ISLAMABAD: The federal government will hold a session of the National Economic Council (NEC) on June 10 finalise the outlay of Public Sector Development Programme (PSDP) for the fiscal year 2020-21.
Sources in the finance ministry said the meeting chaired by Prime Minister Imran Khan would approve the macroeconomic framework for the next budget.
It has been proposed that the allocation for the federal PSDP should be increased from Rs530 billion to Rs650 billion.
The Annual Plan Coordination Committee (APCC) has recommended a Rs1.312-trillion National Development Budget for the upcoming fiscal year to the NEC. Over Rs233 billion will be borrowed from foreign lenders to finance the country’s development needs. Budgetary allocations for the new fiscal year are lower by Rs292 billion as compared to the original allocation of Rs1.61 trillion for the outgoing fiscal year.

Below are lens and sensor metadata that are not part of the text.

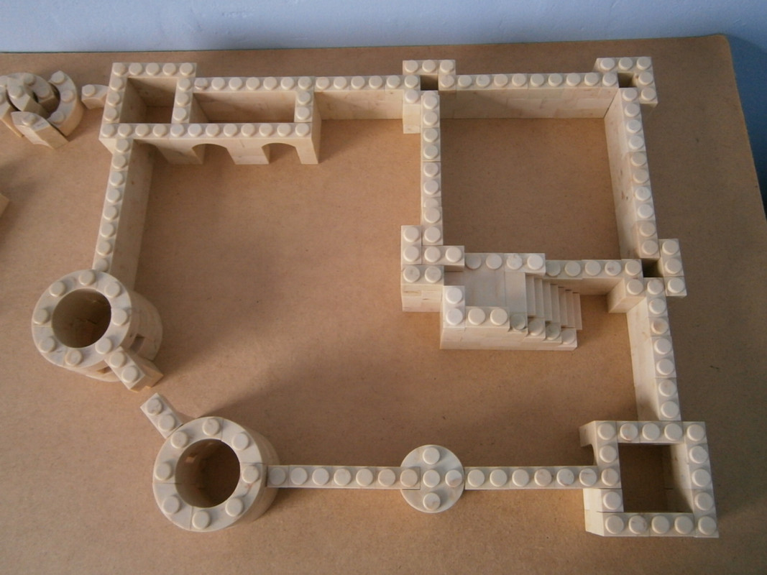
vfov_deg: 53.1
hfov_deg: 67.3
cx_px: 384
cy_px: 288
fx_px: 576
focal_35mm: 26
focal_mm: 4.7
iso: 200
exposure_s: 1/2
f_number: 2.8
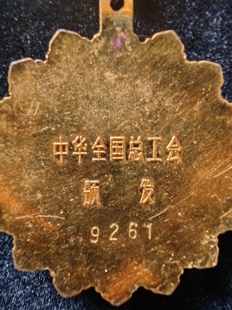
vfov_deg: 106.2
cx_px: 116
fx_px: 116
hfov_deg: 89.9
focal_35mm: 13
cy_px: 155
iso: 63
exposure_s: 1/50
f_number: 2.2
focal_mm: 2.39
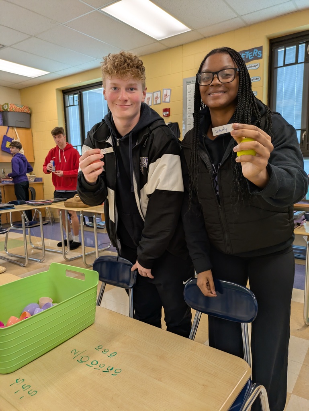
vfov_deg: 69.4
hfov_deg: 54.9
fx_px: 297
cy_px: 206
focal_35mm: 25
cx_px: 154
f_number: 1.89
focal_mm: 5.43
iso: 110
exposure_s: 1/120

PTI govt to drop unapproved projects from PSDP
The planning ministry said Rs100 billion had been proposed under a special programme for improving the quality of life of the common people. “The total proposed outlay of the PSDP 2020-21 is Rs630 billion,” read a statement issued by the planning ministry.

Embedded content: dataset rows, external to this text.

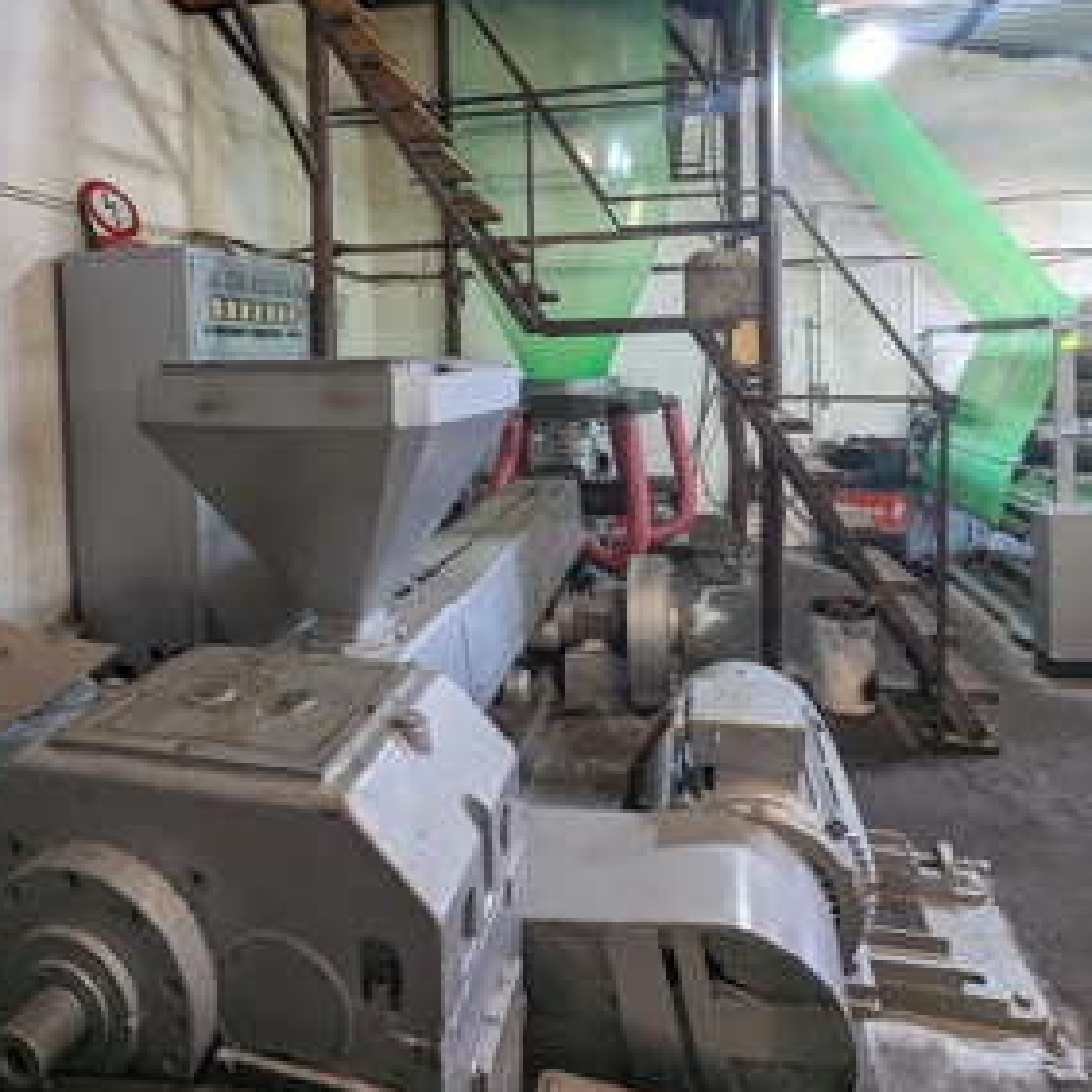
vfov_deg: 73.1
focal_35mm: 20
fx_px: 714
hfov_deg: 74.8
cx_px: 527
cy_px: 387
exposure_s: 1/50
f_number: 2.2
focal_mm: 2.35
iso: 276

But this Rs100 billion is not officially part of the PSDP until the finance ministry increases the budget allocation and the prime minister approves it.
The APCC proposed Rs536 billion for the PSDP, down Rs165 billion or 24% over the current year’s original budget.
The amount of Rs536 billion is not sufficient to meet requirements of ongoing projects and the government is under pressure to start some new development schemes as well. The NEC has the authority to increase the federal PSDP.
The combined development budget of the four provinces is estimated at Rs783 billion, which is 14% or Rs127 billion less than the outgoing fiscal year’s original allocation.
The government’s decision to cut the federal PSDP by nearly one-fourth highlights the fiscal challenges to its efforts to revive the stalled International Monetary Fund (IMF) programme. The IMF has so far not agreed to allow Pakistan to announce a major fiscal stimulus in the next fiscal year due to unsustainable public debt levels. The IMF has proposed 0.4% of gross domestic product (GDP) as the primary deficit target – the deficit that excludes interest payments.
This leaves no room for the federal and provincial governments to announce big development programmes.
Even the proposed Rs1.32 trillion federal and provincial development outlay would hinge on the FBR’s abilities to achieve the Rs5.1-trillion tax collection target.